Lacrosse is a sport growing in popularity, and also one that has opened up a new world for one Signal Mountain player.

Signal Mountain Middle School 7th grader Jay Hollis had a stroke at birth and suffered left side impairment.

But lacrosse has helped him score a victory over his mild cerebral palsy.Hollis plays middie on Signal Mountain’s lacrosse team.

During practice, his coach, Paul Fagan, shouts out instructions to him, “Now, Jay you go all the way through.”

When Jay gears up, he has difficulty getting his left glove on.His family realized when he was about four months old, his development delayed.But lacrosse has opened a whole new world.

Hollis said, “It’s like a miracle, like when I was a baby, I couldn’t walk that much and my hand kept on doing like this and just to see it now, that’s amazing.”

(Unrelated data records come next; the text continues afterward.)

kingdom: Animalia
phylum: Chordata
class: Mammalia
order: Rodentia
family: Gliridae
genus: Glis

This is his first year playing. Before taking on lacrosse, running – with the pumping motion of the hands and arms – was difficult. His mother, Julie Hollis, said lacrosse has been a blessing. “And that’s one of the huge improvements we’ve seen through his lacrosse because he holds a stick to run with. So we’ve noticed vast improvement in his speed and agility because he’s had something to give him that stability and balance.”

His close friend Davis Payne encouraged him to play and he finds support through his twin sister. “Again my sister’s a big friend of mine, she just helps me every day. I’m glad for it.”